Sayangnya untuk Asia, hits dari China sepertinya akan terus berdatangan. Fitch Ratings, misalnya, mencatat jika ada tambahan terkait pandemi gangguan di Cina, hal itu dapat merusak kelayakan kredit pemerintah Asia melalui saluran dari perdagangan, pariwisata, hingga pembiayaan.
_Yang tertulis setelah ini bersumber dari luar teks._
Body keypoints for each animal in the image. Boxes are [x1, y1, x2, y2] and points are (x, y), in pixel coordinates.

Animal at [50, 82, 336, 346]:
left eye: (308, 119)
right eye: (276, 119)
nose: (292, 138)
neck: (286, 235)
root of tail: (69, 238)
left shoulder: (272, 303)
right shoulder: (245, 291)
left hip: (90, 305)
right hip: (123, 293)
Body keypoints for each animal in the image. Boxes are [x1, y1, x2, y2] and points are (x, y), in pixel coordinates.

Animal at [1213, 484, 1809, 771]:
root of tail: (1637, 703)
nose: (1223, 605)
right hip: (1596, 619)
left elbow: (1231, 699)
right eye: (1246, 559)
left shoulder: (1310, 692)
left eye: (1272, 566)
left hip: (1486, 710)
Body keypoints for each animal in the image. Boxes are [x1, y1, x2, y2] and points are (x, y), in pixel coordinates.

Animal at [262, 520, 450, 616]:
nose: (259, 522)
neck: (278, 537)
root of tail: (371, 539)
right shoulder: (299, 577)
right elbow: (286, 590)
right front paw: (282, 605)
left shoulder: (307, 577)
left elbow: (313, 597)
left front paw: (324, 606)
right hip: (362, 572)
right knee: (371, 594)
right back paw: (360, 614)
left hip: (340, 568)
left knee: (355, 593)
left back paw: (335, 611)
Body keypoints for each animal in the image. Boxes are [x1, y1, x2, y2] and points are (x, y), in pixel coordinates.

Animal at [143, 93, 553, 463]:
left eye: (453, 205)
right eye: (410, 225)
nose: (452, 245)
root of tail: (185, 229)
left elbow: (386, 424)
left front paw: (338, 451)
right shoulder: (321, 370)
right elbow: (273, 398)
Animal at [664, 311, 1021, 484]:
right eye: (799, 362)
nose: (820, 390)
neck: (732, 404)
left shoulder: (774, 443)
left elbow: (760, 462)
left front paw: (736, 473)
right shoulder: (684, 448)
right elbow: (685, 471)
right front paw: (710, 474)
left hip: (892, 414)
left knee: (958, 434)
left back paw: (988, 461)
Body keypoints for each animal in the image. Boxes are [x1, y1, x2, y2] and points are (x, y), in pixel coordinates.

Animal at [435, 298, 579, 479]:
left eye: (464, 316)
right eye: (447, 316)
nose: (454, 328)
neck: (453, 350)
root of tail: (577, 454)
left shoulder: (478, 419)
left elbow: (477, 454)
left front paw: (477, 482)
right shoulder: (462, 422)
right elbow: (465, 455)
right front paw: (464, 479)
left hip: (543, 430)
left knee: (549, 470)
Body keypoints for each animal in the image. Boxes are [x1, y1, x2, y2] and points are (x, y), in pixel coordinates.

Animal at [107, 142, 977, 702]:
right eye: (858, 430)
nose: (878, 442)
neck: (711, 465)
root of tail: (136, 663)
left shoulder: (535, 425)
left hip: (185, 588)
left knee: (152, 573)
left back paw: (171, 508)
“China adalah pasar ekspor terbesar untuk sebagian besar negara dan wilayah APAC yang diberi peringkat Fitch,” kata analis Fitch Thomas Rookmaaker. “Ini juga merupakan pemasok penting produk antara yang ketersediaannya dapat terganggu, mempengaruhi ekspor regional. Banyak ekonomi Asia memiliki tingkat keterbukaan perdagangan yang tinggi, memperkuat pengaruhnya terhadap PDB mereka.”

Oleh karena itu, "prospek pertumbuhan regional jangka pendek yang lebih lemah akan membebani metrik kredit negara," tambah Rookmaaker. Kekhawatirannya, ia mencatat, adalah bagaimana kelemahan China dapat menambah kekurangan anggaran Asia yang sudah menganga. Seperti yang dijelaskan Rookmaaker, “konsolidasi fiskal dapat ditunda atau dibalikkan karena pertumbuhan yang lebih lambat atau penggunaan stimulus fiskal untuk mengimbangi hambatan eksternal.”

Pikirkan ini sebagai kejutan demi kejutan. Pertama datang Covid-19. Kemudian Perang Rusia di Ukraina. Selanjutnya, pertumbuhan Cina lebih lambat. Dampaknya bisa, seperti yang dijelaskan Rookmaaker, “memperburuk risiko kredit di pasar perbatasan, berpotensi mengikis stabilitas politik dan institusional mereka.”

Ini bukan untuk memberi AS izin. Asia akan membayar harga untuk tugas buruk Jerome Powell sebagai Ketua Fed sejak awal 2018. Pertama, ia menyerah pada tekanan politik dari mantan Presiden Donald Trump untuk memangkas suku bunga ketika AS paling tidak membutuhkannya. Kemudian Powell sebagian besar duduk kembali pada tahun 2021 karena inflasi melonjak.

Saat Powell mengejar harga konsumen yang melonjak pada kecepatan 9.1%, yang terburuk dalam 40 tahun, Asia secara langsung berada dalam bahaya. Tunggakan utang di kawasan itu membuatnya semakin rentan karena dua ekonomi terbesar kehilangan momentum. Taper Tantrum 2.0 ini bisa menjadi urusan yang sangat berantakan.